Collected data
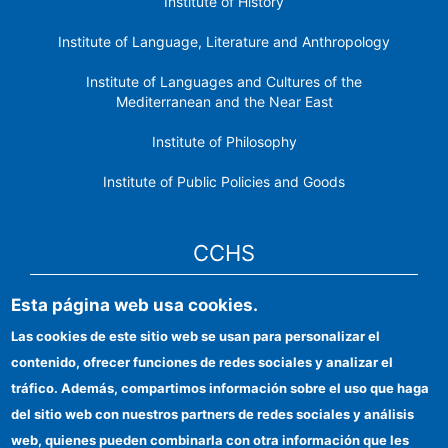
Institute of History
Institute of Language, Literature and Anthropology
Institute of Languages ​​and Cultures of the
Mediterranean and the Near East
Institute of Philosophy
Institute of Public Policies and Goods
CCHS
Esta página web usa cookies.
CSIC Electronic Office
Las cookies de este sitio web se usan para personalizar el
Institutional identity
contenido, ofrecer funciones de redes sociales y analizar el
Information for providers
tráfico. Además, compartimos información sobre el uso que haga
del sitio web con nuestros partners de redes sociales y análisis
FEDER funds
web, quienes pueden combinarla con otra información que les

_Task directions_: Print the data above exactly, minus pictures.

_Task output_:
Institute of History
Institute of Language, Literature and Anthropology
Institute of Languages ​​and Cultures of the
Mediterranean and the Near East
Institute of Philosophy
Institute of Public Policies and Goods
CCHS
Esta página web usa cookies.
CSIC Electronic Office
Las cookies de este sitio web se usan para personalizar el
Institutional identity
contenido, ofrecer funciones de redes sociales y analizar el
Information for providers
tráfico. Además, compartimos información sobre el uso que haga
del sitio web con nuestros partners de redes sociales y análisis
FEDER funds
web, quienes pueden combinarla con otra información que les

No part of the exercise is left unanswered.